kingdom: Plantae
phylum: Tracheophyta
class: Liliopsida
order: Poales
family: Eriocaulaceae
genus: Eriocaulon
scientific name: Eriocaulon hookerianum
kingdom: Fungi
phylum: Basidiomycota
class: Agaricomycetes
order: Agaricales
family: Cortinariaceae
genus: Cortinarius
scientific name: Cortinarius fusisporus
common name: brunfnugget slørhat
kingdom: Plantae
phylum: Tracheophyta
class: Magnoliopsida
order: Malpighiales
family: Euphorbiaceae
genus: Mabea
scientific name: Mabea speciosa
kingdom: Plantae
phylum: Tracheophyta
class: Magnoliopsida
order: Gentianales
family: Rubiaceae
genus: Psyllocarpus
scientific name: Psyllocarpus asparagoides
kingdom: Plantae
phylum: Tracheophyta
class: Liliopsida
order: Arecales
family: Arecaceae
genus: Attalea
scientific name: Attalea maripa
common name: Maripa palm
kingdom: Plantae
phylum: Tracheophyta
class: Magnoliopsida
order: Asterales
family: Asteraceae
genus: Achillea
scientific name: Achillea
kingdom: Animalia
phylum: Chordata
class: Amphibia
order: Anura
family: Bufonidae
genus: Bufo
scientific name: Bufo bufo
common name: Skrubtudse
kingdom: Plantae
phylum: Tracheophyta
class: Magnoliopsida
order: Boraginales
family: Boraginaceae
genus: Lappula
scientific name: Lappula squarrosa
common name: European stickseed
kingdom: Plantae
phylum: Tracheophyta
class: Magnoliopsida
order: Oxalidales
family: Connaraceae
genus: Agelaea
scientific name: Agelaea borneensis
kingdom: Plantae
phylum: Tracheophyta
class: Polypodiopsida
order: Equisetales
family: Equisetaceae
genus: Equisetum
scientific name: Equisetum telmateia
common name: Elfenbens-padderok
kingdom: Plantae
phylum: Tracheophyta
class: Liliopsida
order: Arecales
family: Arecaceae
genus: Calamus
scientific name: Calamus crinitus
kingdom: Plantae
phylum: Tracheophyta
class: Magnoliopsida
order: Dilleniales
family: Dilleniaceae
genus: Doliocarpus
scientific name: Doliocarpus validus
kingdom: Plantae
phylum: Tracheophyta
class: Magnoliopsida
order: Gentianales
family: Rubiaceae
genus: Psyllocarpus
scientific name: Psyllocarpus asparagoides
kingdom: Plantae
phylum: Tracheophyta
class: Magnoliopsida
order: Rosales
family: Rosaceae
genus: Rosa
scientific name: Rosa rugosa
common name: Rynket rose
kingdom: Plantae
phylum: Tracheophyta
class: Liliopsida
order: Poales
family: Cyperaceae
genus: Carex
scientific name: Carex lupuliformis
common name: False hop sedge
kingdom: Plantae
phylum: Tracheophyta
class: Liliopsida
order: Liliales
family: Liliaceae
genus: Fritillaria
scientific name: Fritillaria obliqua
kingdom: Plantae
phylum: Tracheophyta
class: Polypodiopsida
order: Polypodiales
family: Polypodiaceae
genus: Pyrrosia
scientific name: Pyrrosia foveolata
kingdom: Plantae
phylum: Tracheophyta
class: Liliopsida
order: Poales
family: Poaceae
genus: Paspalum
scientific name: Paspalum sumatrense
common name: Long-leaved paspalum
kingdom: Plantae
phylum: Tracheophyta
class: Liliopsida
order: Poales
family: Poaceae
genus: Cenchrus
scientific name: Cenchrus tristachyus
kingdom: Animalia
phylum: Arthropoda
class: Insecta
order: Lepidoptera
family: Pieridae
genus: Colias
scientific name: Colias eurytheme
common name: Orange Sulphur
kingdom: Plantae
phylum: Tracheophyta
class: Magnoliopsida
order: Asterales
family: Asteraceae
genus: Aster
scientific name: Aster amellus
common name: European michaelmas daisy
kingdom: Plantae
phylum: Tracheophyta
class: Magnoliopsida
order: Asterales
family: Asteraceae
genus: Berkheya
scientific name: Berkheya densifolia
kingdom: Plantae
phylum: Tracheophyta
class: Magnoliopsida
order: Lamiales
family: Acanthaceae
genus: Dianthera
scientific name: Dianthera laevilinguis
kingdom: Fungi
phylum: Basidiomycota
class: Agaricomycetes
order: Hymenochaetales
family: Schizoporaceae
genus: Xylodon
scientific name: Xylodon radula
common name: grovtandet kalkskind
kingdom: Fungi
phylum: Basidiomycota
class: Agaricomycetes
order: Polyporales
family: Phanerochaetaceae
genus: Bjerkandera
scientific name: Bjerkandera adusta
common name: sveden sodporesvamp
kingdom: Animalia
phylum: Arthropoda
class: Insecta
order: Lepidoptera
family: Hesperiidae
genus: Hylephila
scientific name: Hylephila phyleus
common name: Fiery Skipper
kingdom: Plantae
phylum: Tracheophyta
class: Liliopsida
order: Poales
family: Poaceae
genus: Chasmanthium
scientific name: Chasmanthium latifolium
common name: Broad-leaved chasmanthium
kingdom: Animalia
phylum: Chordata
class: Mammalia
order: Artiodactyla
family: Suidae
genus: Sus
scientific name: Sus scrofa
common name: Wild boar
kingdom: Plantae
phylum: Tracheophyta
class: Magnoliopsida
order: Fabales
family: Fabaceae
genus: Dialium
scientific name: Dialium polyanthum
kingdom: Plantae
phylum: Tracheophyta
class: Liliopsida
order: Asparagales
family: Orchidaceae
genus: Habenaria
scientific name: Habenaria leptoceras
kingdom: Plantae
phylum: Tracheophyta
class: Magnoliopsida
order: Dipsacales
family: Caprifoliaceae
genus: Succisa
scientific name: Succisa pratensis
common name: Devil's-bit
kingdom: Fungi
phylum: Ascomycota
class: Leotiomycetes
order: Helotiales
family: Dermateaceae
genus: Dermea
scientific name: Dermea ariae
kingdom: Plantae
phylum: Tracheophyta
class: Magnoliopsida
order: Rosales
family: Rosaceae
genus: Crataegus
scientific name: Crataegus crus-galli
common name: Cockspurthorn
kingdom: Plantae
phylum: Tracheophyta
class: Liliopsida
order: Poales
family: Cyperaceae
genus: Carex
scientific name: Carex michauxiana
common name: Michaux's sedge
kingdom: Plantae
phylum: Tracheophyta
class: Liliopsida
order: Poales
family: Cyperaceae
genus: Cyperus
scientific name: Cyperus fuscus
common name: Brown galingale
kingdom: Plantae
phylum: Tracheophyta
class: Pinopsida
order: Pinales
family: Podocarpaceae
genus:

§ TASK TO COMPLETE
Lay out all the data above as a numbered list, one line per item, leaving out any blank lines.

§ EXERCISE RESPONSE
1. kingdom: Plantae
2. phylum: Tracheophyta
3. class: Liliopsida
4. order: Poales
5. family: Eriocaulaceae
6. genus: Eriocaulon
7. scientific name: Eriocaulon hookerianum
8. kingdom: Fungi
9. phylum: Basidiomycota
10. class: Agaricomycetes
11. order: Agaricales
12. family: Cortinariaceae
13. genus: Cortinarius
14. scientific name: Cortinarius fusisporus
15. common name: brunfnugget slørhat
16. kingdom: Plantae
17. phylum: Tracheophyta
18. class: Magnoliopsida
19. order: Malpighiales
20. family: Euphorbiaceae
21. genus: Mabea
22. scientific name: Mabea speciosa
23. kingdom: Plantae
24. phylum: Tracheophyta
25. class: Magnoliopsida
26. order: Gentianales
27. family: Rubiaceae
28. genus: Psyllocarpus
29. scientific name: Psyllocarpus asparagoides
30. kingdom: Plantae
31. phylum: Tracheophyta
32. class: Liliopsida
33. order: Arecales
34. family: Arecaceae
35. genus: Attalea
36. scientific name: Attalea maripa
37. common name: Maripa palm
38. kingdom: Plantae
39. phylum: Tracheophyta
40. class: Magnoliopsida
41. order: Asterales
42. family: Asteraceae
43. genus: Achillea
44. scientific name: Achillea
45. kingdom: Animalia
46. phylum: Chordata
47. class: Amphibia
48. order: Anura
49. family: Bufonidae
50. genus: Bufo
51. scientific name: Bufo bufo
52. common name: Skrubtudse
53. kingdom: Plantae
54. phylum: Tracheophyta
55. class: Magnoliopsida
56. order: Boraginales
57. family: Boraginaceae
58. genus: Lappula
59. scientific name: Lappula squarrosa
60. common name: European stickseed
61. kingdom: Plantae
62. phylum: Tracheophyta
63. class: Magnoliopsida
64. order: Oxalidales
65. family: Connaraceae
66. genus: Agelaea
67. scientific name: Agelaea borneensis
68. kingdom: Plantae
69. phylum: Tracheophyta
70. class: Polypodiopsida
71. order: Equisetales
72. family: Equisetaceae
73. genus: Equisetum
74. scientific name: Equisetum telmateia
75. common name: Elfenbens-padderok
76. kingdom: Plantae
77. phylum: Tracheophyta
78. class: Liliopsida
79. order: Arecales
80. family: Arecaceae
81. genus: Calamus
82. scientific name: Calamus crinitus
83. kingdom: Plantae
84. phylum: Tracheophyta
85. class: Magnoliopsida
86. order: Dilleniales
87. family: Dilleniaceae
88. genus: Doliocarpus
89. scientific name: Doliocarpus validus
90. kingdom: Plantae
91. phylum: Tracheophyta
92. class: Magnoliopsida
93. order: Gentianales
94. family: Rubiaceae
95. genus: Psyllocarpus
96. scientific name: Psyllocarpus asparagoides
97. kingdom: Plantae
98. phylum: Tracheophyta
99. class: Magnoliopsida
100. order: Rosales
101. family: Rosaceae
102. genus: Rosa
103. scientific name: Rosa rugosa
104. common name: Rynket rose
105. kingdom: Plantae
106. phylum: Tracheophyta
107. class: Liliopsida
108. order: Poales
109. family: Cyperaceae
110. genus: Carex
111. scientific name: Carex lupuliformis
112. common name: False hop sedge
113. kingdom: Plantae
114. phylum: Tracheophyta
115. class: Liliopsida
116. order: Liliales
117. family: Liliaceae
118. genus: Fritillaria
119. scientific name: Fritillaria obliqua
120. kingdom: Plantae
121. phylum: Tracheophyta
122. class: Polypodiopsida
123. order: Polypodiales
124. family: Polypodiaceae
125. genus: Pyrrosia
126. scientific name: Pyrrosia foveolata
127. kingdom: Plantae
128. phylum: Tracheophyta
129. class: Liliopsida
130. order: Poales
131. family: Poaceae
132. genus: Paspalum
133. scientific name: Paspalum sumatrense
134. common name: Long-leaved paspalum
135. kingdom: Plantae
136. phylum: Tracheophyta
137. class: Liliopsida
138. order: Poales
139. family: Poaceae
140. genus: Cenchrus
141. scientific name: Cenchrus tristachyus
142. kingdom: Animalia
143. phylum: Arthropoda
144. class: Insecta
145. order: Lepidoptera
146. family: Pieridae
147. genus: Colias
148. scientific name: Colias eurytheme
149. common name: Orange Sulphur
150. kingdom: Plantae
151. phylum: Tracheophyta
152. class: Magnoliopsida
153. order: Asterales
154. family: Asteraceae
155. genus: Aster
156. scientific name: Aster amellus
157. common name: European michaelmas daisy
158. kingdom: Plantae
159. phylum: Tracheophyta
160. class: Magnoliopsida
161. order: Asterales
162. family: Asteraceae
163. genus: Berkheya
164. scientific name: Berkheya densifolia
165. kingdom: Plantae
166. phylum: Tracheophyta
167. class: Magnoliopsida
168. order: Lamiales
169. family: Acanthaceae
170. genus: Dianthera
171. scientific name: Dianthera laevilinguis
172. kingdom: Fungi
173. phylum: Basidiomycota
174. class: Agaricomycetes
175. order: Hymenochaetales
176. family: Schizoporaceae
177. genus: Xylodon
178. scientific name: Xylodon radula
179. common name: grovtandet kalkskind
180. kingdom: Fungi
181. phylum: Basidiomycota
182. class: Agaricomycetes
183. order: Polyporales
184. family: Phanerochaetaceae
185. genus: Bjerkandera
186. scientific name: Bjerkandera adusta
187. common name: sveden sodporesvamp
188. kingdom: Animalia
189. phylum: Arthropoda
190. class: Insecta
191. order: Lepidoptera
192. family: Hesperiidae
193. genus: Hylephila
194. scientific name: Hylephila phyleus
195. common name: Fiery Skipper
196. kingdom: Plantae
197. phylum: Tracheophyta
198. class: Liliopsida
199. order: Poales
200. family: Poaceae
201. genus: Chasmanthium
202. scientific name: Chasmanthium latifolium
203. common name: Broad-leaved chasmanthium
204. kingdom: Animalia
205. phylum: Chordata
206. class: Mammalia
207. order: Artiodactyla
208. family: Suidae
209. genus: Sus
210. scientific name: Sus scrofa
211. common name: Wild boar
212. kingdom: Plantae
213. phylum: Tracheophyta
214. class: Magnoliopsida
215. order: Fabales
216. family: Fabaceae
217. genus: Dialium
218. scientific name: Dialium polyanthum
219. kingdom: Plantae
220. phylum: Tracheophyta
221. class: Liliopsida
222. order: Asparagales
223. family: Orchidaceae
224. genus: Habenaria
225. scientific name: Habenaria leptoceras
226. kingdom: Plantae
227. phylum: Tracheophyta
228. class: Magnoliopsida
229. order: Dipsacales
230. family: Caprifoliaceae
231. genus: Succisa
232. scientific name: Succisa pratensis
233. common name: Devil's-bit
234. kingdom: Fungi
235. phylum: Ascomycota
236. class: Leotiomycetes
237. order: Helotiales
238. family: Dermateaceae
239. genus: Dermea
240. scientific name: Dermea ariae
241. kingdom: Plantae
242. phylum: Tracheophyta
243. class: Magnoliopsida
244. order: Rosales
245. family: Rosaceae
246. genus: Crataegus
247. scientific name: Crataegus crus-galli
248. common name: Cockspurthorn
249. kingdom: Plantae
250. phylum: Tracheophyta
251. class: Liliopsida
252. order: Poales
253. family: Cyperaceae
254. genus: Carex
255. scientific name: Carex michauxiana
256. common name: Michaux's sedge
257. kingdom: Plantae
258. phylum: Tracheophyta
259. class: Liliopsida
260. order: Poales
261. family: Cyperaceae
262. genus: Cyperus
263. scientific name: Cyperus fuscus
264. common name: Brown galingale
265. kingdom: Plantae
266. phylum: Tracheophyta
267. class: Pinopsida
268. order: Pinales
269. family: Podocarpaceae
270. genus:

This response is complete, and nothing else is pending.